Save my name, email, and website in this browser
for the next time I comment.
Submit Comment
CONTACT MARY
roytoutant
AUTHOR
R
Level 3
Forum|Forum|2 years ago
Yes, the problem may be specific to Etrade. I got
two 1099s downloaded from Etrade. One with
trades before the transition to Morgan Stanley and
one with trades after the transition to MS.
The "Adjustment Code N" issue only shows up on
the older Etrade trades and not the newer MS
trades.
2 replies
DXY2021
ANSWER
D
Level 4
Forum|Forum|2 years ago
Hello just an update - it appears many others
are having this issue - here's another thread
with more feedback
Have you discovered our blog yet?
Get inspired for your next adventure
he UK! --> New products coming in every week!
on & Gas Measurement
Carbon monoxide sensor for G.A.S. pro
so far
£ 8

* * *

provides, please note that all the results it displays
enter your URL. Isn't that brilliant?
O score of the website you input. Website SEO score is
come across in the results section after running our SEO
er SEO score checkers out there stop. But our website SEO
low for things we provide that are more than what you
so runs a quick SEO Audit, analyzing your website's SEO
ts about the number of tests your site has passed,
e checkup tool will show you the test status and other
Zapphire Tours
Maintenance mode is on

--- WORK TO COMPLETE ---
Return every line from the material that contains the word "after".

--- RESPONSE FOR THIS EXERCISE ---
one with trades after the transition to MS.
come across in the results section after running our SEO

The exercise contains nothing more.